Dans ma maison, en Lorraine.
Songé, hier, à cette idée simple que je livre à mon lecteur, ma lectrice bénévoles : en littérature, on pourrait distinguer les « transhumants des siècles », les « enjambeurs des siècles » (Chateaubriand : 1768-1848) et ceux qui ont les deux pieds dans le même siècle (Hugo : 1802-1885). Mais, pour ce qui concerne Chateaubriand et Hugo, tous deux ont été les témoins de mutations considérables de la France : de la Monarchie à la Restauration, en passant par l’Empire, pour Chateaubriand, de l’Empire à la République en passant par le Second Empire, pour Hugo. Le parallèle entre ces deux écrivains pourrait être développé : n’est-ce pas le jeune Hugo qui disait : « je serai Chateaubriand, ou rien ». ?
Avant de quitter Romilly-Sur-Seine, j’achetai, avant-hier, des tuteurs et du fil pour « mon jardin zen » (quatre pots de lavande posés sur le goudron de la cour minuscule qui m’a été attribuée, au titre de « l’appartement de fonction ». *** me dit : « tu vas enlever ça, (les tuteurs et le fil), c’est ridicule ! ». Je lui répondis : « mon père disait à ma mère, avec une tendre ironie, lorsqu’elle se mêlait d’improviser des travaux de jardin : « c’est ton jardin polonais ». Eh bien, ces quatre pots de lavande sont mon jardin polonais ! »
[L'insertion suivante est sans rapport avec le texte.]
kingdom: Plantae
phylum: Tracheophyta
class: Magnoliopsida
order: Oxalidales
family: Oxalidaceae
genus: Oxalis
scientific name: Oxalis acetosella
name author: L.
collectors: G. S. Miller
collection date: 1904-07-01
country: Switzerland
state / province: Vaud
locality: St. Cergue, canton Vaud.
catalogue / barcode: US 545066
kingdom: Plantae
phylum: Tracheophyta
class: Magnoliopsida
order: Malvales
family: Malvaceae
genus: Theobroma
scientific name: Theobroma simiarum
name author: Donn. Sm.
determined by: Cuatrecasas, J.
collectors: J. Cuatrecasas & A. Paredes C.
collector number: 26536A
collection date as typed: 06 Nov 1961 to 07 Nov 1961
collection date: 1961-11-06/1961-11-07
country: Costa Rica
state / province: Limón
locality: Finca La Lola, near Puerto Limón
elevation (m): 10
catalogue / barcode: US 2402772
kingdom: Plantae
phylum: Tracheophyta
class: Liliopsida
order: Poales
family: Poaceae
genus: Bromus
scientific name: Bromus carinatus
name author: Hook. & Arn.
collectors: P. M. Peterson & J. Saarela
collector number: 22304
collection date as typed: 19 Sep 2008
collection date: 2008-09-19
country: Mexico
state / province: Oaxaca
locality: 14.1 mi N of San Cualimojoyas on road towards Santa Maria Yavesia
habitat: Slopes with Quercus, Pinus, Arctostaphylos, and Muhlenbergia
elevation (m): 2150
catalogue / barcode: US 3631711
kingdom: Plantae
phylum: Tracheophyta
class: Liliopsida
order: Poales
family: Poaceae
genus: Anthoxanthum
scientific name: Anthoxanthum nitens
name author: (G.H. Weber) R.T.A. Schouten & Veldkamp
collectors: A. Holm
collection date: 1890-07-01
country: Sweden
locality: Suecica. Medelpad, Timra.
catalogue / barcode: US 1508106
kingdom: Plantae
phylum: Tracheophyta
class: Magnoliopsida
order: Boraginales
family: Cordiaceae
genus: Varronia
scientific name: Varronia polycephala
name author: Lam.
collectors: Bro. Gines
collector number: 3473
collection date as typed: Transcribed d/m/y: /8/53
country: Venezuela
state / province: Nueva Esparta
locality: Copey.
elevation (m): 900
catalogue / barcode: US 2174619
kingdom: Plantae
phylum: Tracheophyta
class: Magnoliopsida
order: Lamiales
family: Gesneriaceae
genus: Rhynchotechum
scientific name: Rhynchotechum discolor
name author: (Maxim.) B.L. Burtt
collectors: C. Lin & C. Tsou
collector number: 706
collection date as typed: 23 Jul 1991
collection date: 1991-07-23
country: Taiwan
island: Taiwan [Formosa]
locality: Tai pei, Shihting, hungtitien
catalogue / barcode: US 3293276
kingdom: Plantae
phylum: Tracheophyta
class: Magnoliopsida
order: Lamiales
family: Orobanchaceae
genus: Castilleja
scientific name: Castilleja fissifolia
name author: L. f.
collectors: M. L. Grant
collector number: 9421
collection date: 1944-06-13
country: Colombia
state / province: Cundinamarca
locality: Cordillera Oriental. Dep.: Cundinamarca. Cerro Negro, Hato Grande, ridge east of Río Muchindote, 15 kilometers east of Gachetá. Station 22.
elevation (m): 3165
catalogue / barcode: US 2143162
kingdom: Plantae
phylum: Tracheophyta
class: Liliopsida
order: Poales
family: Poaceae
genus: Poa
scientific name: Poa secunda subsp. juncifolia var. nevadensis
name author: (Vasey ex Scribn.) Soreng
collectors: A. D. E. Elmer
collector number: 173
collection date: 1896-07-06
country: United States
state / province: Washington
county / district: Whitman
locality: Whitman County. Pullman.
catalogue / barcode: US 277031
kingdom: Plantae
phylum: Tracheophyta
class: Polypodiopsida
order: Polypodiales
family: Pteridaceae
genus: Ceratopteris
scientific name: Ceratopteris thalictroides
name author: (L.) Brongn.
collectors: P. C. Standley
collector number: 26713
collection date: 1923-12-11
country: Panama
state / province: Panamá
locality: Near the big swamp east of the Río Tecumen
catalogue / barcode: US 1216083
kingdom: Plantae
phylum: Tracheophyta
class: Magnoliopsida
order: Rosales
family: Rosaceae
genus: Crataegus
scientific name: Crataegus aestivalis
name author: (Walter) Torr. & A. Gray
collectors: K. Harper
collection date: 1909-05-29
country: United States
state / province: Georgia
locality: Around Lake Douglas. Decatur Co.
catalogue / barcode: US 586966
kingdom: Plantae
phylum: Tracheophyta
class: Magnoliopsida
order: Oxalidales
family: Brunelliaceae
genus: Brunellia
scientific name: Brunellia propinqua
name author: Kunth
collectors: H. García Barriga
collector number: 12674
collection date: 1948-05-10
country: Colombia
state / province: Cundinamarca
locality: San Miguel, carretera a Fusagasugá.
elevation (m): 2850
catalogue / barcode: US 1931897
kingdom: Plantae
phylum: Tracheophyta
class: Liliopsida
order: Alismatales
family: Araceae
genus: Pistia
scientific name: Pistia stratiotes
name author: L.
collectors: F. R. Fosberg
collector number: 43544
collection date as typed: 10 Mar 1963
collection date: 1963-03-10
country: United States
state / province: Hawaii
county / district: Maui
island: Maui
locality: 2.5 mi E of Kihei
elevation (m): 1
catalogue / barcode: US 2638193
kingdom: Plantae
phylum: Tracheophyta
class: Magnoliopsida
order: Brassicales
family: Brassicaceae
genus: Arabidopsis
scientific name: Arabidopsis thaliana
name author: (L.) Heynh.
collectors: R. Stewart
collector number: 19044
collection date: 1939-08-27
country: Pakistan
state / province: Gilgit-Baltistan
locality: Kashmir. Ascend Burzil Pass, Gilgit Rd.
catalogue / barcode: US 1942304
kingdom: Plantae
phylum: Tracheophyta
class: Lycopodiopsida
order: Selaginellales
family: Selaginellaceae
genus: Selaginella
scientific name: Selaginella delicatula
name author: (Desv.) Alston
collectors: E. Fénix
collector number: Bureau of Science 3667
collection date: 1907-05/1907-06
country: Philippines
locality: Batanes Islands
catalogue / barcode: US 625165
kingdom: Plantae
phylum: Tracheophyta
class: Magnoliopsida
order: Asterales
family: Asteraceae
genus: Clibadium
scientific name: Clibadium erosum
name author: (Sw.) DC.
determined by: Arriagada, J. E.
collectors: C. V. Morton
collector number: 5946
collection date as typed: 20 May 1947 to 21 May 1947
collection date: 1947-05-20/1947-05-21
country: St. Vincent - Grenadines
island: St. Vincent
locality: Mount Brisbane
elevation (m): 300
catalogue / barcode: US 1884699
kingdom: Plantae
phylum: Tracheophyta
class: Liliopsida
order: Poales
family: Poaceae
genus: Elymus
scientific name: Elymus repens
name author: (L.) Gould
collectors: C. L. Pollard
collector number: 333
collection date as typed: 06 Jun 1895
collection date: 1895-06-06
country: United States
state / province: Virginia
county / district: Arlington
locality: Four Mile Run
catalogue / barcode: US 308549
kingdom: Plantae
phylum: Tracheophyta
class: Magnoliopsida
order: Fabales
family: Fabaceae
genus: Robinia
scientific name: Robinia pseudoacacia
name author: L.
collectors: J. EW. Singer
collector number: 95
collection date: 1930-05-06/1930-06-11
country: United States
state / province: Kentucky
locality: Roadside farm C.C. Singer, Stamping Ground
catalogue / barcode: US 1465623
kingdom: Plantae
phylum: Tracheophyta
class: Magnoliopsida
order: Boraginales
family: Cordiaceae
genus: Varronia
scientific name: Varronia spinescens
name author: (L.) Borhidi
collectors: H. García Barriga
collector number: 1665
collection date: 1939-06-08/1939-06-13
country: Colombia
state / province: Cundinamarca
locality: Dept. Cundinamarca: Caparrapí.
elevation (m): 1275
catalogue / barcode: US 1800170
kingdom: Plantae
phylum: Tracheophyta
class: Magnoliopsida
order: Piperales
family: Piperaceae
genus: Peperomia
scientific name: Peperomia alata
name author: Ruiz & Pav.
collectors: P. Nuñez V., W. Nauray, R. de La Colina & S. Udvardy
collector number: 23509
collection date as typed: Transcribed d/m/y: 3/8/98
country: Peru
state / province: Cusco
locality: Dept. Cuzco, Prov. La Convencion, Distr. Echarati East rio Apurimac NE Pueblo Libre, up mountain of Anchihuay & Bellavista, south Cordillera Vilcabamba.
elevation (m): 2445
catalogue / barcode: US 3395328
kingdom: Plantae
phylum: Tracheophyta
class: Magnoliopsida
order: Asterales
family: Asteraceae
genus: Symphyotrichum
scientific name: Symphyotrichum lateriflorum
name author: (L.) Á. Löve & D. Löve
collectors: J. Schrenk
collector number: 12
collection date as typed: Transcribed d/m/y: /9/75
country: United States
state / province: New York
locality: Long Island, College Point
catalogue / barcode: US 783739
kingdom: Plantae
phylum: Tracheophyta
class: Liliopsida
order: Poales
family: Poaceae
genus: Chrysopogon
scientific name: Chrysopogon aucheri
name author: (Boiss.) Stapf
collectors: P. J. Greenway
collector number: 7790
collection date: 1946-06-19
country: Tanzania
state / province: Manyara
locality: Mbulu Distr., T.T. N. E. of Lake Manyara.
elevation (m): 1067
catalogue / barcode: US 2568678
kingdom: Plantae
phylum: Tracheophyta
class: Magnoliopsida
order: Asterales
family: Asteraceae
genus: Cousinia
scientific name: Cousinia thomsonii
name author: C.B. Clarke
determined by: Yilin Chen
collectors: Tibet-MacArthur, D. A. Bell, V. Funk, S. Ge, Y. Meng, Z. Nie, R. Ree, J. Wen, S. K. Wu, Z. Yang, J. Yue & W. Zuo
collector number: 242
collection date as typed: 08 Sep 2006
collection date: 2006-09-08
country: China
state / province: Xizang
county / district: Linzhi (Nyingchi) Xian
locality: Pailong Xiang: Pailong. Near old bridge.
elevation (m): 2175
Parti, hier, de Romilly-Sur-Seine, avec A. et ***, passé à la gare de Nancy pour déposer ***, puis dans la banlieue de Nancy pour boire une tasse de thé « Lipton », avec une rondelle de citron, chez ma mère, j’arrive ici vers 19H30. Ici, derrière ma maison, en Lorraine, ce n’est pas le goudron d’une cour qui m’attend, mais un jardin en friche, avec une herbe tellement haute qu’il faudrait une débroussailleuse performante (que je n’ai pas), pour en venir à bout. La maison possède, sur le devant, côté rue, une petite terrasse cimentée : le ciment s’est fissuré, par endroits, et les herbes sauvages y poussent, avec la complicité de l’eau qui coule du chéneau d’une minuscule véranda, par une gouttière qui pend, étrangement, dans le vide:
J’improvisai un repas, pour A. et moi. Quand la nuit descendit sur le village, je me rendis compte, seul, dans ma chambre, au premier étage, qu’à force de vivre quotidiennement dans une ville, j’avais désappris l’obscurité et le silence absolus d’une nuit sans lune, à la campagne.
Après une nuit difficile (le lit de fortune, sur lequel je dors dans cette maison est d’un inconfort absolu, et mes apnées du sommeil ont dû être nombreuses), je lis, ce matin, dans les Mémoires d’Outre-Tombe (Classiques de Poche, III, p. 456, op. cit.), cette phrase d’une force inouïe : « La presse est un élément jadis ignoré, une force autrefois inconnue, introduite maintenant dans le monde ; c’est la parole à l’état de foudre ; c’est l’électricité sociale ». Ne pourrait-on remplacer, aujourd’hui, le mot « presse », par le mot « internet » ?
Au-delà de ce que dit le texte de Chateaubriand, sur le plan historique, philosophique, artistique, religieux, il faut lire, en filigrane, le non-dit, tout ce qui se rapporte à sa vie privée Au-delà de son souci de construire une œuvre, ou d’agir sur le monde par la politique, le fil conducteur de sa vie est, en réalité, la vie affective. C’est exactement cela que tous ceux à qui je parle de mon admiration pour Chateaubriand et qui me regardent avec de grands yeux étonnés, n’ont jamais su voir. Je renvoie mon lecteur, ma lectrice bénévoles aux pages suivantes de cette édition des Classiques de Poche, Tome III : page 394, note 1, comme page 432, note 1, ou encore page 455, passim….Je ne saurais rédiger un « reader’s digest » de tout cela : il me semble que mon lecteur, ma lectrice ne peuvent faire l’économie de l’effort de lire cela dans le texte, et dans les notes précieuses, en bas de page, de Jean-Claude Berchet.